▶ _WHAT THIS TASK INVOLVES_:
The whole listing below is to be repeated without alteration.

▶ _DATA UNDER STUDY_:

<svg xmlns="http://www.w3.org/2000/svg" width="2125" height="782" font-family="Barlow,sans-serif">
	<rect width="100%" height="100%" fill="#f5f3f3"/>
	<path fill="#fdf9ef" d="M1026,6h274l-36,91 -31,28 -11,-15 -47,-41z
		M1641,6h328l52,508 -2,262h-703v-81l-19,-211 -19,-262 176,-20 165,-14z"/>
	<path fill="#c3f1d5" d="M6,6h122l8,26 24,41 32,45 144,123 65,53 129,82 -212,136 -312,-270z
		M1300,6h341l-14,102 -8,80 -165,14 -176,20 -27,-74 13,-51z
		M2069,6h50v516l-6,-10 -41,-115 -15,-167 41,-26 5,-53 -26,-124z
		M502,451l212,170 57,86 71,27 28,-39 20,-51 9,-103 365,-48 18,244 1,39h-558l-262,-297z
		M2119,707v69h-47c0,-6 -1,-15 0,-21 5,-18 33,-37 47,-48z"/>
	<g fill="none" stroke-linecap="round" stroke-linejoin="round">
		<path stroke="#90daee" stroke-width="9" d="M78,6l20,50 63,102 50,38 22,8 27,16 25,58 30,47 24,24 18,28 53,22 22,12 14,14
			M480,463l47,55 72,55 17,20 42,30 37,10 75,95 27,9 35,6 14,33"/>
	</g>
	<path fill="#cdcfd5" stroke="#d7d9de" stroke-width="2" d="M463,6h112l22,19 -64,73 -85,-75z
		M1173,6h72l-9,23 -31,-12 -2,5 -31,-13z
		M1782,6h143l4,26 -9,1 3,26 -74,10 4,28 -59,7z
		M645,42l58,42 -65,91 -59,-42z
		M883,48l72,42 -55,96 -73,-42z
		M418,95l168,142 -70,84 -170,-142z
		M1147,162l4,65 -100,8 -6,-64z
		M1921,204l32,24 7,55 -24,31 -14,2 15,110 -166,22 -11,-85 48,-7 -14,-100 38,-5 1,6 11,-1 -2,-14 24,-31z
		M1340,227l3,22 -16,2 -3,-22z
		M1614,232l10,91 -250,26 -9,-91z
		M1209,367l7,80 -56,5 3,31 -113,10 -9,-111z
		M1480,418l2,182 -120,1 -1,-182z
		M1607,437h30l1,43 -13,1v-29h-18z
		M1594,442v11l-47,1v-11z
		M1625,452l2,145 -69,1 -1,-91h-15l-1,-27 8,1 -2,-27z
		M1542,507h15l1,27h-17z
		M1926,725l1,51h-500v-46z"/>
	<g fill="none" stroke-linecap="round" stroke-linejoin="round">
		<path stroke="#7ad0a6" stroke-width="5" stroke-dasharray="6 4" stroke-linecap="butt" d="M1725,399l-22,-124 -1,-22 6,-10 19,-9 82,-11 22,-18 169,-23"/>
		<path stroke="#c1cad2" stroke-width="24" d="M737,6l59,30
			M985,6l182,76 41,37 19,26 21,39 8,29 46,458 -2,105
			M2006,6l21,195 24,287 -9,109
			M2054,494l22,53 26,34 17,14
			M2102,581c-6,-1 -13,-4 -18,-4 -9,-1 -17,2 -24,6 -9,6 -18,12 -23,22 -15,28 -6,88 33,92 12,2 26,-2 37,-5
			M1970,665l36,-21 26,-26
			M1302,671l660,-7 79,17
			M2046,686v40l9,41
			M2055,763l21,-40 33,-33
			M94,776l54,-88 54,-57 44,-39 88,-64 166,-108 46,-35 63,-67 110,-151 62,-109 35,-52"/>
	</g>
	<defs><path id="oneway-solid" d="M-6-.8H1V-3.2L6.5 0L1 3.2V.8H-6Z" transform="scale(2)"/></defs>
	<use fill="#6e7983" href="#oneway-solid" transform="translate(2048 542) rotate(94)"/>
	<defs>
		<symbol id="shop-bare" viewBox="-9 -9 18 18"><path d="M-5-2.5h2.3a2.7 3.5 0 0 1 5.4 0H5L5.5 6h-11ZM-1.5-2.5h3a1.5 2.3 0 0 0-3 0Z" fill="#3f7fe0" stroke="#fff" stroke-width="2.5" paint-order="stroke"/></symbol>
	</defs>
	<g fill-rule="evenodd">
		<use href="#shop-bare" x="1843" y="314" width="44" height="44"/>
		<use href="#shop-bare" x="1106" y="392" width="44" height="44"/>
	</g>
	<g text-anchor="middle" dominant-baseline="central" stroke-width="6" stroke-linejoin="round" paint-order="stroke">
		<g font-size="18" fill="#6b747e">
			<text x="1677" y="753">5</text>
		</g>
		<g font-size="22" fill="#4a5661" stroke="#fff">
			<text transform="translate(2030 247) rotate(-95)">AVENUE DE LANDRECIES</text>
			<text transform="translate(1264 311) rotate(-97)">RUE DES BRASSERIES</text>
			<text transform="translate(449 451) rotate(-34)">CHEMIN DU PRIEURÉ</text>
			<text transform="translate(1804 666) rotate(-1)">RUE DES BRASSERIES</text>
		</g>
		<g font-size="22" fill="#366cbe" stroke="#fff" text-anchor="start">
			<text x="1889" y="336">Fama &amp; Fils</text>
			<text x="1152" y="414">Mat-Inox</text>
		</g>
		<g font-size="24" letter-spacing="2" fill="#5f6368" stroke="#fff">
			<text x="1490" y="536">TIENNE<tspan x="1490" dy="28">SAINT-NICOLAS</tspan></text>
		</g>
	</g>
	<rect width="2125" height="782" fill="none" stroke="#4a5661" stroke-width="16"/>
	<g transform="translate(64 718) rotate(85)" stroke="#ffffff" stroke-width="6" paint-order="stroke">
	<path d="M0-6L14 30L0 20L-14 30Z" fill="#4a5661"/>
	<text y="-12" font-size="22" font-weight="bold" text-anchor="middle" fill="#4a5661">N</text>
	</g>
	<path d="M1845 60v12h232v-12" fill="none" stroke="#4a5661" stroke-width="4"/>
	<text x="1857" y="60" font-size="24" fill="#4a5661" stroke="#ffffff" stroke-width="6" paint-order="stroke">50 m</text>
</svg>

▶ _OUTPUT OF THE TASK_:
<svg xmlns="http://www.w3.org/2000/svg" width="2125" height="782" font-family="Barlow,sans-serif">
	<rect width="100%" height="100%" fill="#f5f3f3"/>
	<path fill="#fdf9ef" d="M1026,6h274l-36,91 -31,28 -11,-15 -47,-41z
		M1641,6h328l52,508 -2,262h-703v-81l-19,-211 -19,-262 176,-20 165,-14z"/>
	<path fill="#c3f1d5" d="M6,6h122l8,26 24,41 32,45 144,123 65,53 129,82 -212,136 -312,-270z
		M1300,6h341l-14,102 -8,80 -165,14 -176,20 -27,-74 13,-51z
		M2069,6h50v516l-6,-10 -41,-115 -15,-167 41,-26 5,-53 -26,-124z
		M502,451l212,170 57,86 71,27 28,-39 20,-51 9,-103 365,-48 18,244 1,39h-558l-262,-297z
		M2119,707v69h-47c0,-6 -1,-15 0,-21 5,-18 33,-37 47,-48z"/>
	<g fill="none" stroke-linecap="round" stroke-linejoin="round">
		<path stroke="#90daee" stroke-width="9" d="M78,6l20,50 63,102 50,38 22,8 27,16 25,58 30,47 24,24 18,28 53,22 22,12 14,14
			M480,463l47,55 72,55 17,20 42,30 37,10 75,95 27,9 35,6 14,33"/>
	</g>
	<path fill="#cdcfd5" stroke="#d7d9de" stroke-width="2" d="M463,6h112l22,19 -64,73 -85,-75z
		M1173,6h72l-9,23 -31,-12 -2,5 -31,-13z
		M1782,6h143l4,26 -9,1 3,26 -74,10 4,28 -59,7z
		M645,42l58,42 -65,91 -59,-42z
		M883,48l72,42 -55,96 -73,-42z
		M418,95l168,142 -70,84 -170,-142z
		M1147,162l4,65 -100,8 -6,-64z
		M1921,204l32,24 7,55 -24,31 -14,2 15,110 -166,22 -11,-85 48,-7 -14,-100 38,-5 1,6 11,-1 -2,-14 24,-31z
		M1340,227l3,22 -16,2 -3,-22z
		M1614,232l10,91 -250,26 -9,-91z
		M1209,367l7,80 -56,5 3,31 -113,10 -9,-111z
		M1480,418l2,182 -120,1 -1,-182z
		M1607,437h30l1,43 -13,1v-29h-18z
		M1594,442v11l-47,1v-11z
		M1625,452l2,145 -69,1 -1,-91h-15l-1,-27 8,1 -2,-27z
		M1542,507h15l1,27h-17z
		M1926,725l1,51h-500v-46z"/>
	<g fill="none" stroke-linecap="round" stroke-linejoin="round">
		<path stroke="#7ad0a6" stroke-width="5" stroke-dasharray="6 4" stroke-linecap="butt" d="M1725,399l-22,-124 -1,-22 6,-10 19,-9 82,-11 22,-18 169,-23"/>
		<path stroke="#c1cad2" stroke-width="24" d="M737,6l59,30
			M985,6l182,76 41,37 19,26 21,39 8,29 46,458 -2,105
			M2006,6l21,195 24,287 -9,109
			M2054,494l22,53 26,34 17,14
			M2102,581c-6,-1 -13,-4 -18,-4 -9,-1 -17,2 -24,6 -9,6 -18,12 -23,22 -15,28 -6,88 33,92 12,2 26,-2 37,-5
			M1970,665l36,-21 26,-26
			M1302,671l660,-7 79,17
			M2046,686v40l9,41
			M2055,763l21,-40 33,-33
			M94,776l54,-88 54,-57 44,-39 88,-64 166,-108 46,-35 63,-67 110,-151 62,-109 35,-52"/>
	</g>
	<defs><path id="oneway-solid" d="M-6-.8H1V-3.2L6.5 0L1 3.2V.8H-6Z" transform="scale(2)"/></defs>
	<use fill="#6e7983" href="#oneway-solid" transform="translate(2048 542) rotate(94)"/>
	<defs>
		<symbol id="shop-bare" viewBox="-9 -9 18 18"><path d="M-5-2.5h2.3a2.7 3.5 0 0 1 5.4 0H5L5.5 6h-11ZM-1.5-2.5h3a1.5 2.3 0 0 0-3 0Z" fill="#3f7fe0" stroke="#fff" stroke-width="2.5" paint-order="stroke"/></symbol>
	</defs>
	<g fill-rule="evenodd">
		<use href="#shop-bare" x="1843" y="314" width="44" height="44"/>
		<use href="#shop-bare" x="1106" y="392" width="44" height="44"/>
	</g>
	<g text-anchor="middle" dominant-baseline="central" stroke-width="6" stroke-linejoin="round" paint-order="stroke">
		<g font-size="18" fill="#6b747e">
			<text x="1677" y="753">5</text>
		</g>
		<g font-size="22" fill="#4a5661" stroke="#fff">
			<text transform="translate(2030 247) rotate(-95)">AVENUE DE LANDRECIES</text>
			<text transform="translate(1264 311) rotate(-97)">RUE DES BRASSERIES</text>
			<text transform="translate(449 451) rotate(-34)">CHEMIN DU PRIEURÉ</text>
			<text transform="translate(1804 666) rotate(-1)">RUE DES BRASSERIES</text>
		</g>
		<g font-size="22" fill="#366cbe" stroke="#fff" text-anchor="start">
			<text x="1889" y="336">Fama &amp; Fils</text>
			<text x="1152" y="414">Mat-Inox</text>
		</g>
		<g font-size="24" letter-spacing="2" fill="#5f6368" stroke="#fff">
			<text x="1490" y="536">TIENNE<tspan x="1490" dy="28">SAINT-NICOLAS</tspan></text>
		</g>
	</g>
	<rect width="2125" height="782" fill="none" stroke="#4a5661" stroke-width="16"/>
	<g transform="translate(64 718) rotate(85)" stroke="#ffffff" stroke-width="6" paint-order="stroke">
	<path d="M0-6L14 30L0 20L-14 30Z" fill="#4a5661"/>
	<text y="-12" font-size="22" font-weight="bold" text-anchor="middle" fill="#4a5661">N</text>
	</g>
	<path d="M1845 60v12h232v-12" fill="none" stroke="#4a5661" stroke-width="4"/>
	<text x="1857" y="60" font-size="24" fill="#4a5661" stroke="#ffffff" stroke-width="6" paint-order="stroke">50 m</text>
</svg>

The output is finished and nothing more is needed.